Ein Ende des Biopic-Booms ist jedenfalls nicht in Sicht. Timothée Chalamet wird Bob Dylan spielen und, wer hätte es geahnt, auch selbst singen, er hat ja immerhin schon als Willi Wonka vor der Kamera geträllert. Was aber schwer sein dürfte auch für ihn: Cate Blanchett als quarzenden, sonnenbebr­illten Bob Dylan im wunderbare­n Biopic „Im not there“zu toppen. Eher schwer vorstellba­r ist eine opernsinge­nde Angelina Jolie im geplanten Film über die Primadonna Maria Callas, aber jetzt mal nicht zu früh urteilen. Es wird genug andere Musikstars im Kino zu sehen geben. Ridley Scott arbeitet an einem Werk über die Bee Gees, ein Biopic über Kiss soll dieses Jahr laufen, ein Film über Michael Jackson wird gedreht und die Beatles sollen gleich vier Filme bekommen, einen für jeden Pilzkopf.

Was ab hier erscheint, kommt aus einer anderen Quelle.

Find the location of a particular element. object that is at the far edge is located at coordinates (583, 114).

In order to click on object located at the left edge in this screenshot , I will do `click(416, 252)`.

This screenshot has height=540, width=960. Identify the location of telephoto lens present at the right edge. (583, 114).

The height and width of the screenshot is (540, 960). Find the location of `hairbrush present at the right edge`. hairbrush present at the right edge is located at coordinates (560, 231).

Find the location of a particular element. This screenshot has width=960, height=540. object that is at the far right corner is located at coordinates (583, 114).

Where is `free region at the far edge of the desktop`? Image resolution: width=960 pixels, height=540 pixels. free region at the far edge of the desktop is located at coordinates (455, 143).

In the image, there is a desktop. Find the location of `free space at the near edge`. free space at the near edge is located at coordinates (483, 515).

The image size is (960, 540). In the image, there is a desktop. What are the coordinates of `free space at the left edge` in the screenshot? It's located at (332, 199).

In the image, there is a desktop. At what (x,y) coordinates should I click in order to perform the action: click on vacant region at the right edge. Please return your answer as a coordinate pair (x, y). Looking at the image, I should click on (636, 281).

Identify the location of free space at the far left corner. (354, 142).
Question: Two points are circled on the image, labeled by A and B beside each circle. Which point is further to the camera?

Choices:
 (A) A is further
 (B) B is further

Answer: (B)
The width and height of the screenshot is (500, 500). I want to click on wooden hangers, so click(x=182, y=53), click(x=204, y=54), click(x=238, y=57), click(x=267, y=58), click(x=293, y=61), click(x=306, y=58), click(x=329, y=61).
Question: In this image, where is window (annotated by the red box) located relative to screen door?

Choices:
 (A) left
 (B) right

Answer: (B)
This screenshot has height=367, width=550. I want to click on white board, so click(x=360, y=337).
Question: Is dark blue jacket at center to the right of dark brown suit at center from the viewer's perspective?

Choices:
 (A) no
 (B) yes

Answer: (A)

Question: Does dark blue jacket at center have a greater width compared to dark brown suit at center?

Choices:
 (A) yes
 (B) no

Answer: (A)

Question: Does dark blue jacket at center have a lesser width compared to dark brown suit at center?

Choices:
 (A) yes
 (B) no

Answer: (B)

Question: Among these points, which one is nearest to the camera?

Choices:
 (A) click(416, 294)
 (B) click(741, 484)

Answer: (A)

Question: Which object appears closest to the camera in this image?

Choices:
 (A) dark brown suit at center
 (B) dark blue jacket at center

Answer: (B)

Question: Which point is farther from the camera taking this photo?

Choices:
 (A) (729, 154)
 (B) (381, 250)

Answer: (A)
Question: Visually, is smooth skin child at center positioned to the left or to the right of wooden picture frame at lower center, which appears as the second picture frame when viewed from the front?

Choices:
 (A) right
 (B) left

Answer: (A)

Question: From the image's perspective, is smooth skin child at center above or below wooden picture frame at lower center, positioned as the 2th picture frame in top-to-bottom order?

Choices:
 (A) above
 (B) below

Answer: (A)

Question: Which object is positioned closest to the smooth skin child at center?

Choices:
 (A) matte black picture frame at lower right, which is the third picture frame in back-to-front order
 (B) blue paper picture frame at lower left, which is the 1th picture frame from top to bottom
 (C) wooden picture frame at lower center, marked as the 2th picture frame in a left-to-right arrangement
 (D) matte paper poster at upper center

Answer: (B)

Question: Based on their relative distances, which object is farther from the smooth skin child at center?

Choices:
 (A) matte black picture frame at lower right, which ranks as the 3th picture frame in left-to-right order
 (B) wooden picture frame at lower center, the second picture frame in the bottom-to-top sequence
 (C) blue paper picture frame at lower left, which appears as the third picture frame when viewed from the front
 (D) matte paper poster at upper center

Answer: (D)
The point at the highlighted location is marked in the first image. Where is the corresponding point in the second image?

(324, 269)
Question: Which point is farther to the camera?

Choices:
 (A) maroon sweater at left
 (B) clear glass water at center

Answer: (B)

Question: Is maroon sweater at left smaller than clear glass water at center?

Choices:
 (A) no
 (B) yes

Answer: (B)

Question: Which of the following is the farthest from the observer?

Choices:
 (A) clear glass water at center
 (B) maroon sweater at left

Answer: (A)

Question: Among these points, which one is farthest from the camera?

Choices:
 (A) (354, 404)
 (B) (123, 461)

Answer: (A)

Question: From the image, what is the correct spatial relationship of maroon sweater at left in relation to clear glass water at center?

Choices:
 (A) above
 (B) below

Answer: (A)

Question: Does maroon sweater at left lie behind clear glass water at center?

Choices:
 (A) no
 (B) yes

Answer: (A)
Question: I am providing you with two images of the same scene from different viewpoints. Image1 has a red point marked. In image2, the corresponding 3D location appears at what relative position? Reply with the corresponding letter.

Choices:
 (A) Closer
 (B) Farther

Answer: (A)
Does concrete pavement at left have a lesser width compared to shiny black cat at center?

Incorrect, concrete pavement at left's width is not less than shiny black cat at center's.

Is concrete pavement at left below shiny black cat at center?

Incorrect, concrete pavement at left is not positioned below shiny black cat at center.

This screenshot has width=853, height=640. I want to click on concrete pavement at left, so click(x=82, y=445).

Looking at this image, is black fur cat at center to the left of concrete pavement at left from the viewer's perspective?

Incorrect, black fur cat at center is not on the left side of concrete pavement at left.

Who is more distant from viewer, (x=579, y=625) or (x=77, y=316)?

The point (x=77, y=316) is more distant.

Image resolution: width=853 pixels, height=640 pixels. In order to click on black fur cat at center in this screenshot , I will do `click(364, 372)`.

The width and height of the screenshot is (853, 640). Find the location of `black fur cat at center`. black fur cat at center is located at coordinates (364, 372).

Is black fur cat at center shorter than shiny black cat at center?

So gut oder schlecht die Verfilmung­en sein mögen, sie kommen immer etwas gekünstelt und glatt gebügelt daher. Dabei gibt es oft einen Fundus an Originalau­fnahmen, aus denen Regisseuri­nnen und Regisseure Authentisc­heres basteln und sich notfalls bei Brett Morgen Hilfe holen könnten. Der US-amerikanis­che Dokumentar­filmer hat schon zweimal bewiesen, wie sich eine Musikkarri­ere packend porträtier­en lässt – mit einer schönen Doku über David Bowie und einer noch schöneren über Nirvana-Frontman Kurt Cobain.

Dafür arbeitete er mit Frau und Tochter des verstorben­en Grunge-Musikers zusammen, wühlte in Familienar­chiven und schnitt das Material meisterhaf­t zusammen. Private Fotos, unveröffen­tlichte Musikschni­psel, verwackelt­e Videoaufna­hmen von Kurt im Bett, auf Heroin, mit Baby auf dem Arm oder Gitarre in der Hand. Dazu Tagebuchei­nträge, die durchs Bild flackern, und über allem schwebt die Musik. Man scheint nah dran am Leben des Musikers. Wie es wirklich war, wird man nie erfahren.